START RECORDS TO PROCESS

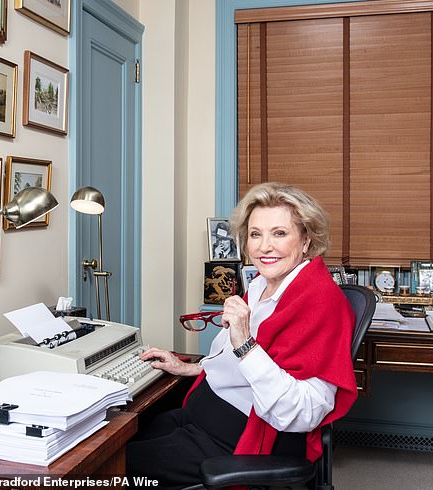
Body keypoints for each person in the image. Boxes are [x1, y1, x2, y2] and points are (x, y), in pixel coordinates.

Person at [126, 182, 358, 488]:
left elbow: (305, 414)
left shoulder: (321, 302)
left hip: (239, 435)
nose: (264, 247)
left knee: (114, 467)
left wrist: (246, 344)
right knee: (130, 434)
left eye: (279, 233)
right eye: (255, 234)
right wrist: (191, 368)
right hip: (202, 412)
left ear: (306, 240)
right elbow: (235, 362)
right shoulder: (262, 284)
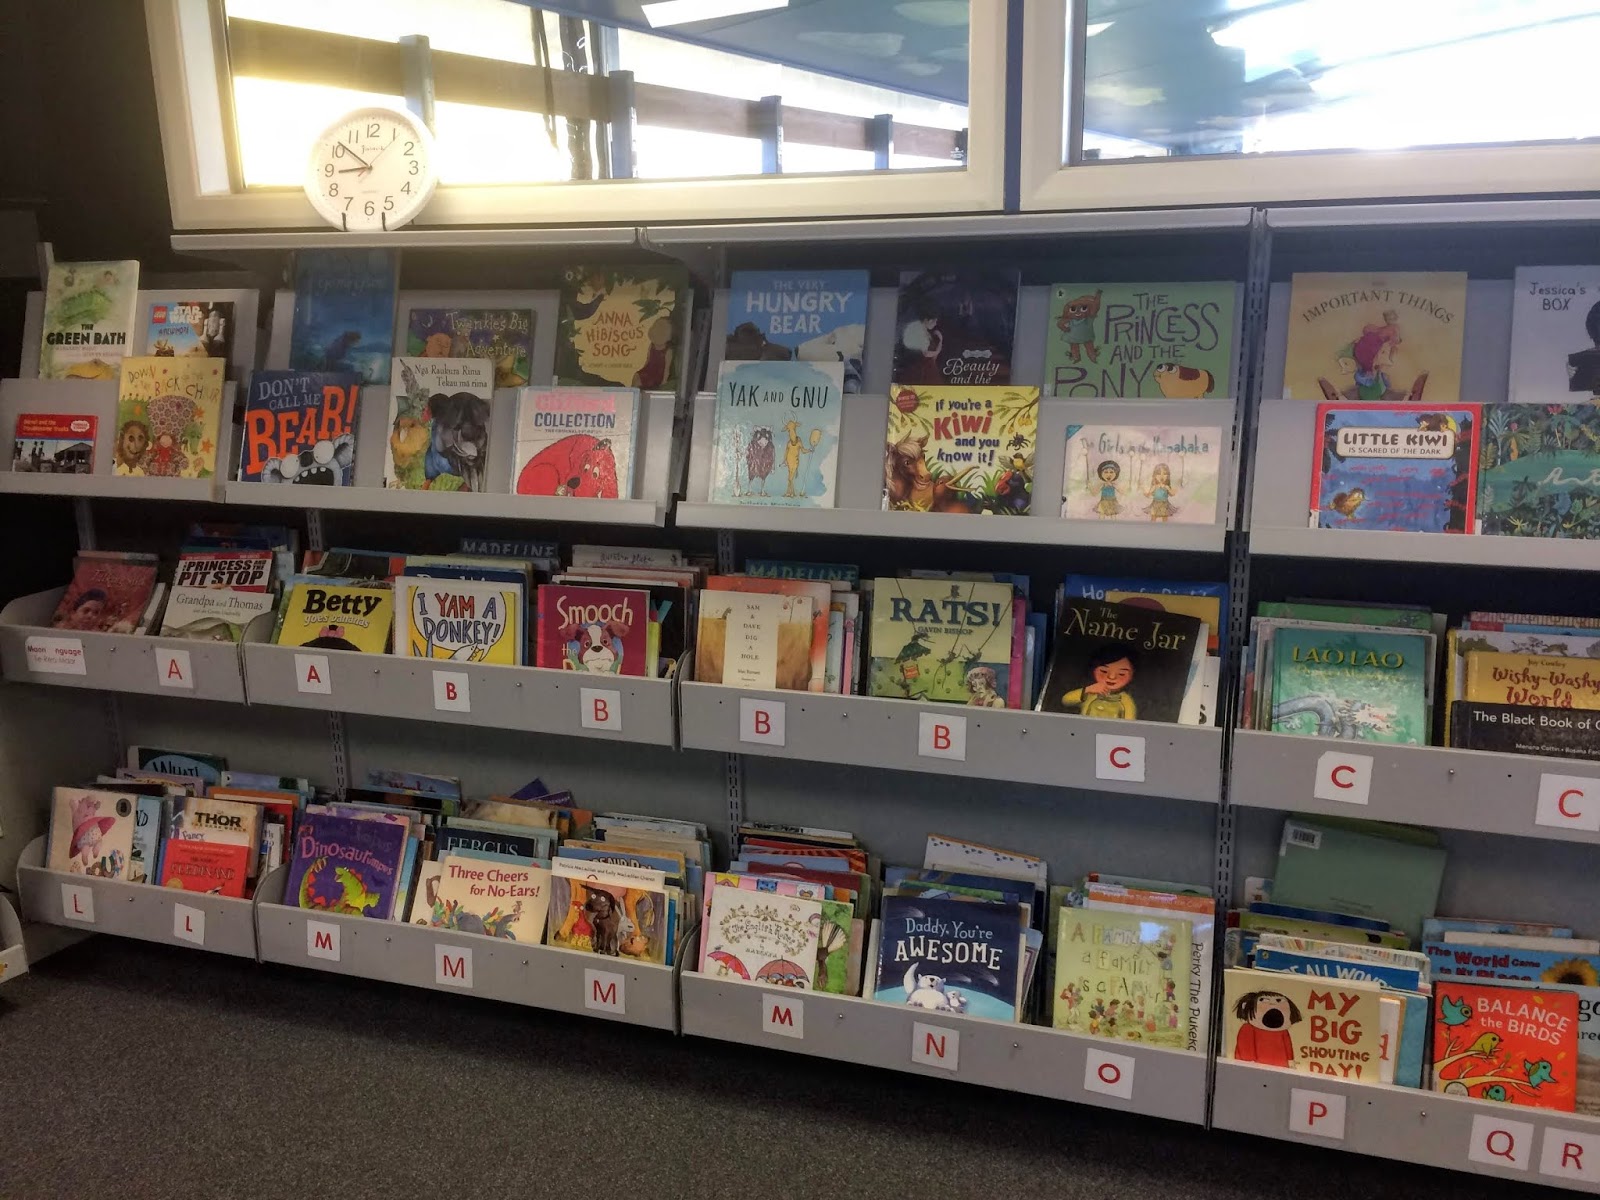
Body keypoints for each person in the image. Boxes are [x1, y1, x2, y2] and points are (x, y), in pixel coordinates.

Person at [1058, 644, 1138, 719]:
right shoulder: (1091, 694)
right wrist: (1088, 689)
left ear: (1132, 675)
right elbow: (1066, 700)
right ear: (1093, 670)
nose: (1111, 677)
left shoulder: (1125, 700)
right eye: (1104, 671)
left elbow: (1129, 722)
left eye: (1121, 674)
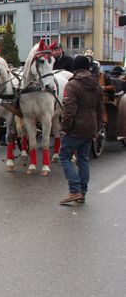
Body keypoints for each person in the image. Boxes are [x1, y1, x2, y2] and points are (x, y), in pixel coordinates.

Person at [59, 55, 104, 205]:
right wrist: (97, 128)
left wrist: (64, 127)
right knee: (83, 160)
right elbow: (100, 109)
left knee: (64, 157)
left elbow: (69, 110)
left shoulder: (72, 85)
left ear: (75, 68)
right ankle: (82, 192)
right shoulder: (97, 85)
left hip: (75, 128)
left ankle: (74, 190)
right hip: (90, 128)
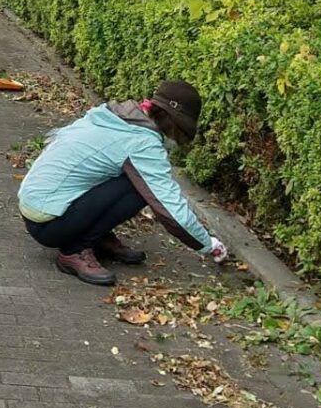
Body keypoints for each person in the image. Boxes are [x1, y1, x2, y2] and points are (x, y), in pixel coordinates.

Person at [17, 80, 228, 286]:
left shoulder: (116, 116)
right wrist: (208, 244)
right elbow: (169, 207)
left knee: (128, 176)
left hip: (35, 203)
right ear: (172, 121)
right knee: (139, 187)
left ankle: (95, 237)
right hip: (49, 224)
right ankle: (75, 250)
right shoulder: (143, 143)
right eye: (180, 131)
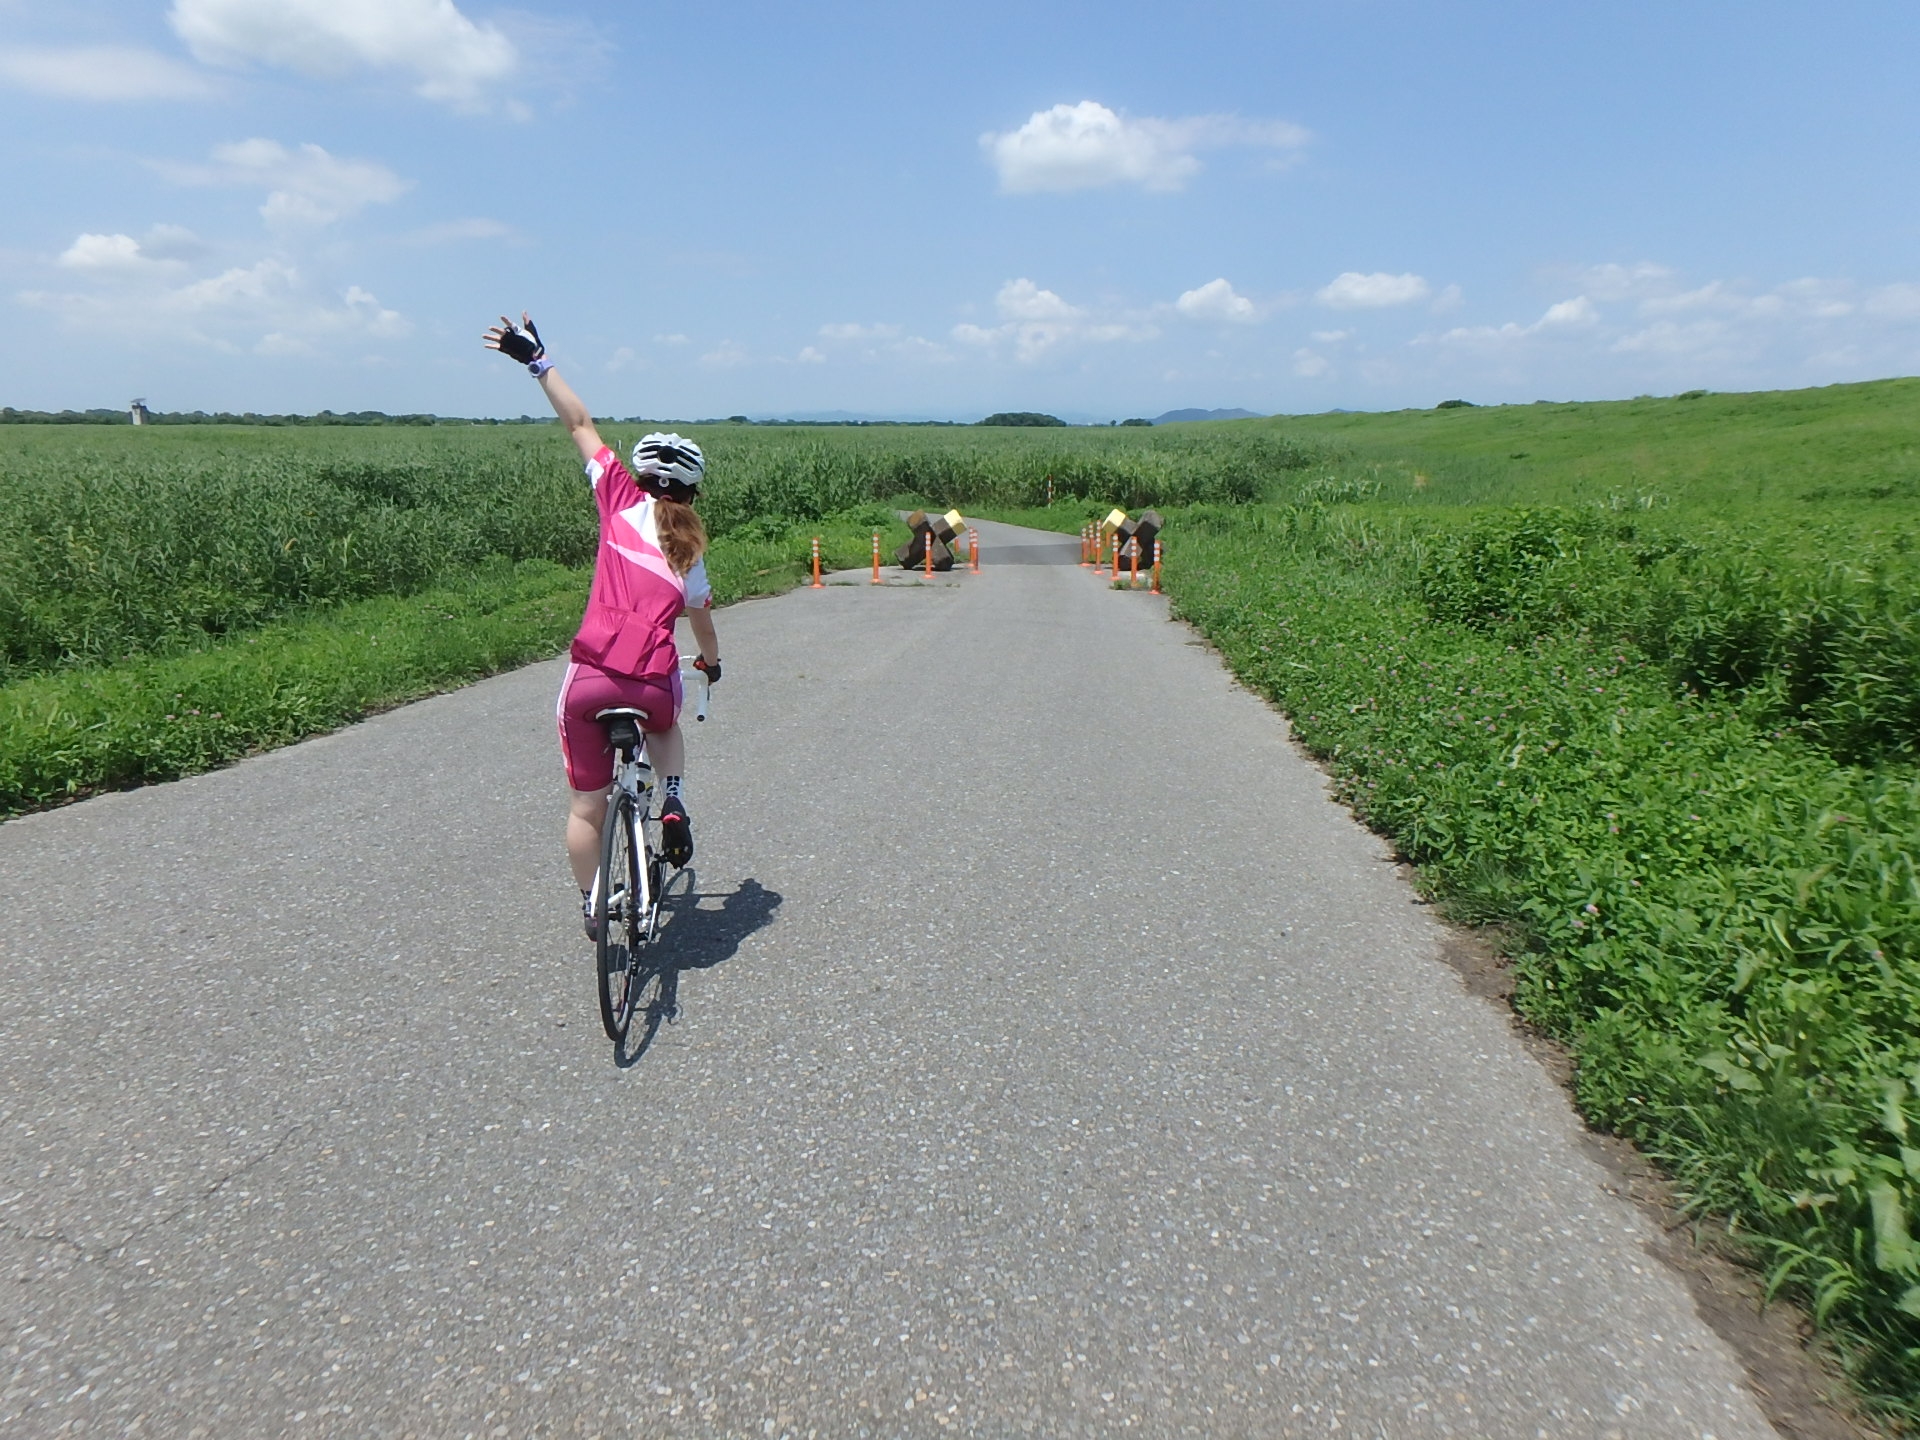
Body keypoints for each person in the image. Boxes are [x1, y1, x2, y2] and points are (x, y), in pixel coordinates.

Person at [483, 312, 721, 939]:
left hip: (590, 678)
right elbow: (702, 619)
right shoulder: (690, 547)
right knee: (667, 720)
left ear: (639, 477)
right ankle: (671, 796)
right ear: (692, 494)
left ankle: (594, 905)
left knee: (587, 805)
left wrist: (536, 360)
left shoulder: (617, 498)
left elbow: (580, 423)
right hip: (649, 680)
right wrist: (712, 664)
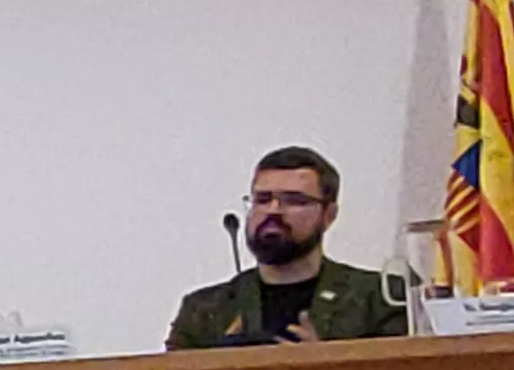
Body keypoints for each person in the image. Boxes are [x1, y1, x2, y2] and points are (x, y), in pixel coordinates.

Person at [166, 146, 412, 348]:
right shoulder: (204, 309)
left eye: (294, 201)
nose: (273, 210)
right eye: (263, 200)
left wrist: (325, 368)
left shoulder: (381, 298)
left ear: (329, 215)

END RECORDS TO PROCESS

| WORK TASK |
Copy each line of the entries that includes the word "ankle".

| OUTPUT FOR THIS EXERCISE |
right ankle: (82, 192)
left ankle: (74, 190)
left ankle: (95, 237)
right ankle: (75, 250)
right ankle: (671, 796)
left ankle: (594, 905)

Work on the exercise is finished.